Interview und Fotos: Jürg Alder Foto DorfHus: zvg
Mit 18 Jahren den Jungen Grünen beigetreten
Am 8. November 2020 wurde Anna Katharina Zeilstra, die während sechs Jahren als Grüne dem Gemeindeparlament angehörte, in den Gemeinderat gewählt. Sie übernimmt am 1. Januar 2021 das Ressort Bildung, Kultur, Sport. Mit 27 Jahren ist sie das jüngste je in die Spiezer Exekutive gewählte Mitglied – und eine von sechs Frauen in der siebenköpfigen Dorfregierung. Anna Zeilstra absolvierte bei der Stiftung WOHIN in Spiez eine Lehre als Fachfrau Behindertenbetreuung. Danach bildete sie sich an der BFF Bern zur Sozialpädagogin HF aus, während sie im HumanusHaus in Rubigen arbeitete. Seit 2019 ist sie in einem 80ProzentPensum stv. Wohnbereichsleiterin im Pflegeheim Solina. Sie ist zuständig für die Alltagsgestaltung von 20 Bewohner/innen. Anna Zeilstra wuchs als Älteste mit Bruder Dominik und Schwester Julia im Stöcklimattquartier auf. Ihre Mutter Käthi Wolf ist Kindergärtnerin in Spiez. Vater Pieter Zeilstra, der als Kind aus Holland einwanderte und ebenfalls die Grünen im GGR vertrat, ist Präsident der Schweizerischen Sicherheitsuntersuchungsstelle (SUST) sowie Ranger in Naturschutzgebieten.

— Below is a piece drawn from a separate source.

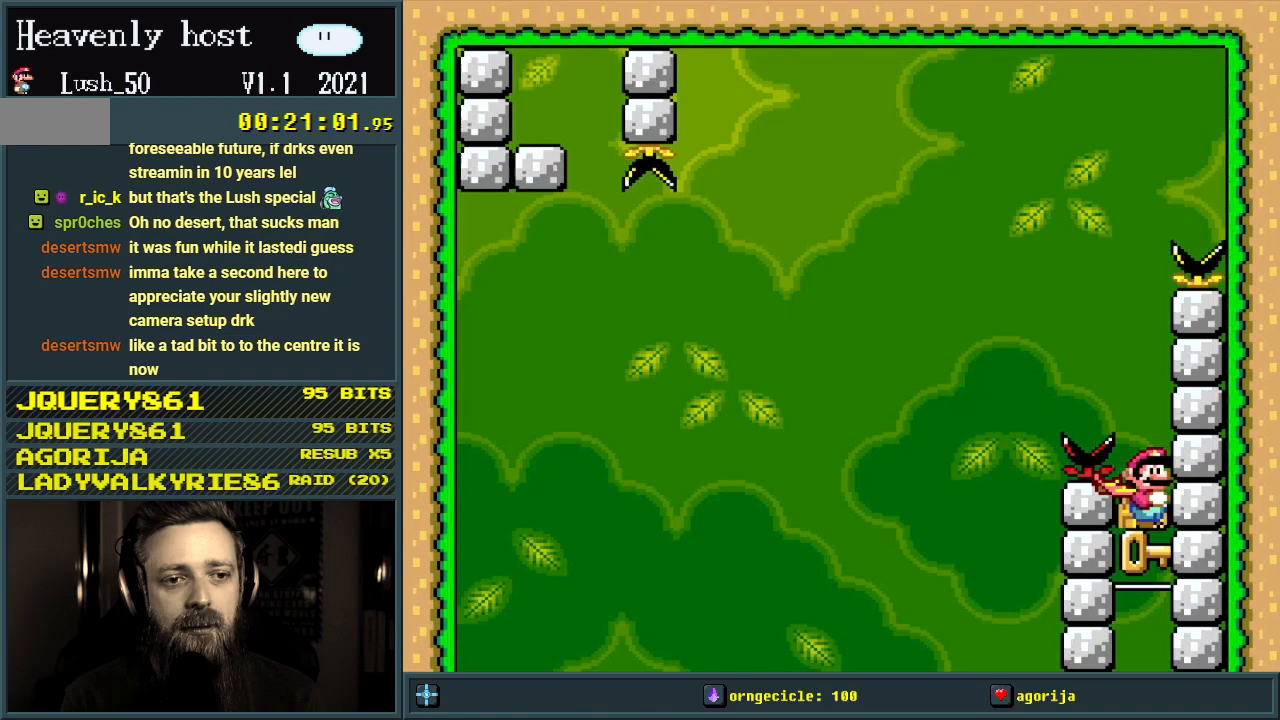
{"buttons": [], "events": []}
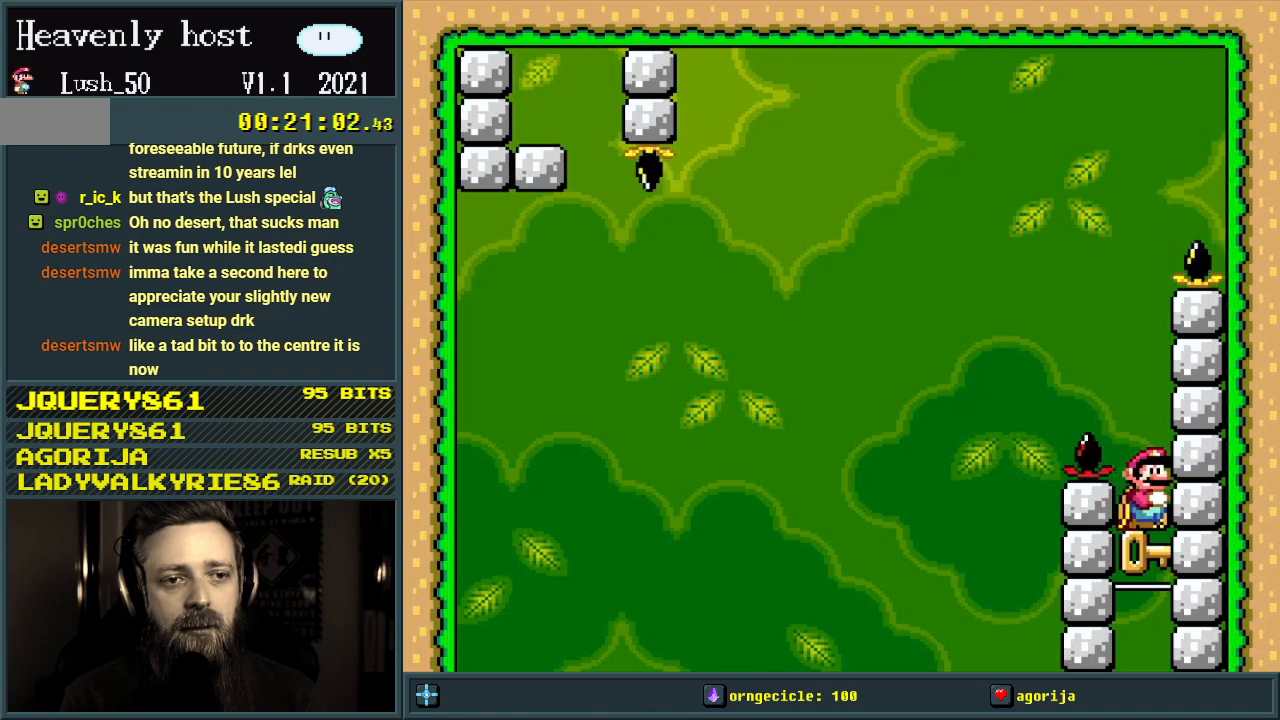
{"buttons": ["DPAD_RIGHT"], "events": [[67, "B", "down"], [67, "DPAD_RIGHT", "down"], [67, "Y", "down"], [283, "Y", "up"], [300, "B", "up"]]}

Anna, die auch Holländisch spricht, trat bereits mit 18 den Jungen Grünen bei, drei Jahre später rutschte sie in den GGR nach, 2016 wurde sie wiedergewählt. Seit 2015 ist sie Präsidentin der Grünen Spiez. Auch das überparteiliche Frauen Forum Spiez präsidiert sie seit 2019. Anna Zeilstra wohnt mit ihrem langjährigen Partner, einem Geologen, in einer Wohnung am Weidli weg. In ihrer Freizeit ist sie am liebsten in der Natur, wandert, fährt Velo, unternimmt Velotouren, liest, strickt und spielt – in ihrer Bibliothek zu Hause liegen Dutzende analoge Spiele parat.